Whether working with Hozo Masomura or Yuzo Kawashima, Fumiko Wakao left behind works that were not obliterated by the changing times. As a "actress myth", behind the entanglement of lust, she can test our deep vision of a female actress.

Text | Tang Zhenzhao

Born in 1933, Fumiko Wakao not only had many fans of her time, but also captured today's young audiences.

The love and lust of the actress myth of Fumiko Wakao

Fumiko Wakao

Born on November 8, 1933, Fumiko Wakao, who is nearly eighty years old this year, is an evergreen legend in the Japanese film industry. She has been a sexy goddess in the minds of everyone since her debut, originally in 1971 with the bankruptcy of the big film company has almost faded out of the film industry, on the screen can only occasionally see her cameo performances, in turn in the field of television drama and stage drama shine. However, since the 1980s, many theaters have successively launched some retrospective film festivals of different colors of directors, among which directors Yasuzo Masomura and Yuzo Kawashima are particularly popular, and "The World of Wakao Fumiko and Men" has almost become a fixed propaganda formula, so Masumura with Wakao (equivalent to Kenji Mizoguchi with Tanaka Silk, Naruse with Hideko Takayama, Yasujiro Ozu with Setsuko Hara and Yoshida with Okada Jasmine) has once again attracted attention.

The love and lust of the actress myth of Fumiko Wakao

Film critic Toshio Takasaki once pointed out that because many of Wakao Fumiko's old works have been released in recent years, a group of her young fans have gradually reappeared, and many of them are women, who also gave Wakao the nickname of "Ayaya", and "Wakao Whirlwind" seems to have returned to the present and become a popular label.

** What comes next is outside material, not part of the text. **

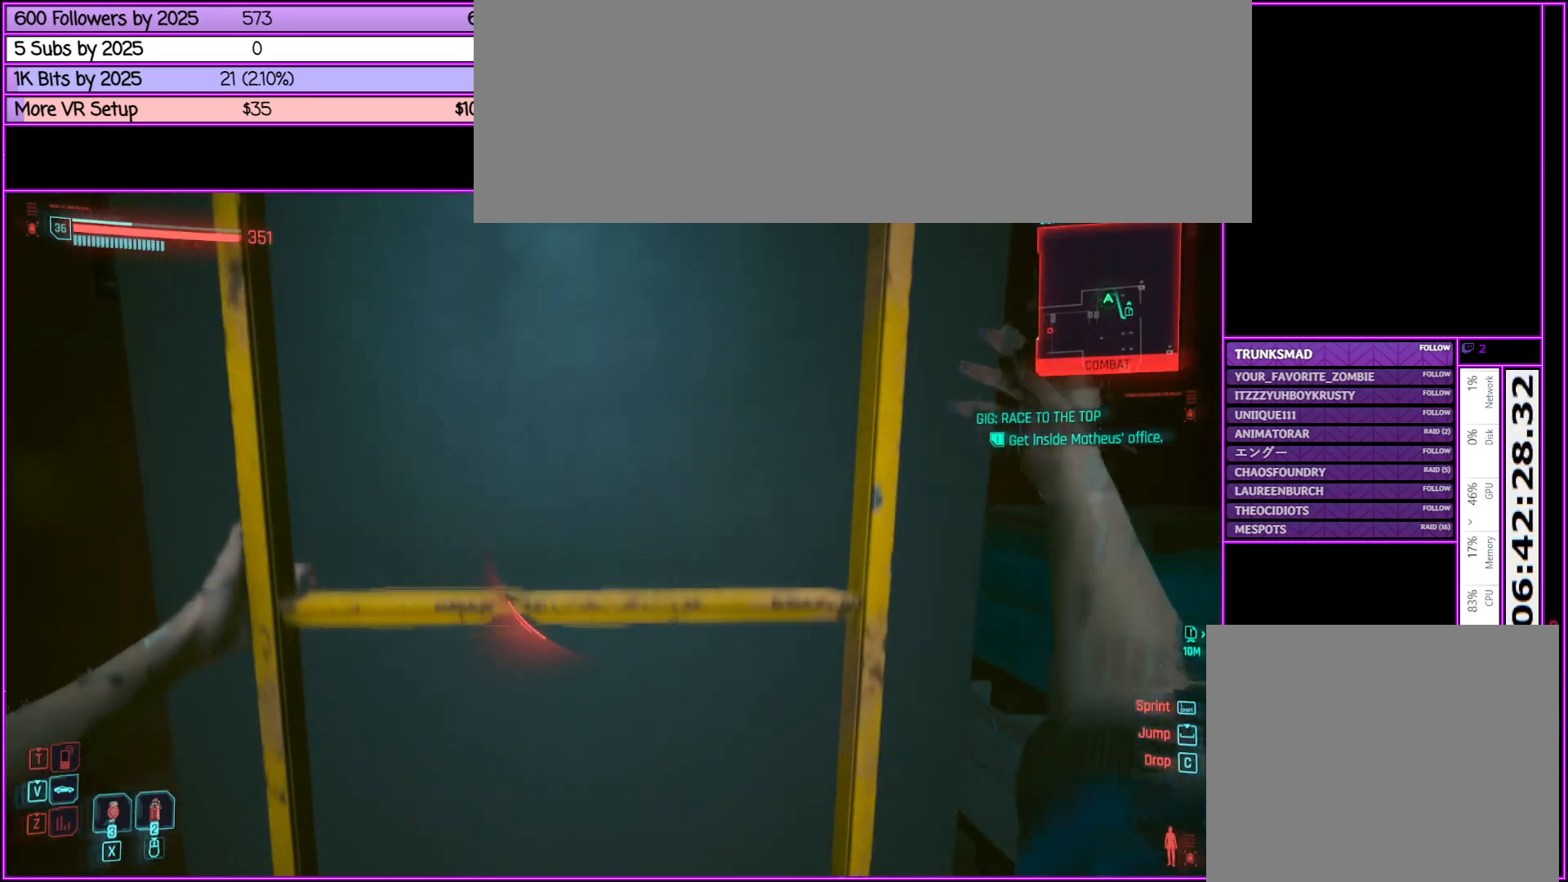
{"keys": ["w"], "mouse": [], "events": []}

Existence as an object of lust projection

Reading most of the articles about Fumiko Wakao, I found that if the author was a man, he did not forget to mention from which work he knew her, and nine out of ten took her as an object of sexual enlightenment. Minoru Nagata recalls becoming a wakao fan as a junior high school student because of the Sexual Code of the Ten Generations (1953). Although it seems to be a pornographic movie from the title, in fact, there are no excessive scenes in the film, and Wakao is just wearing a sailor suit, but her charming female voice has made young people have unlimited associations. Wakao became popular because of this work, and his popularity soared, but he was also characterized by the media as a "sexy actress".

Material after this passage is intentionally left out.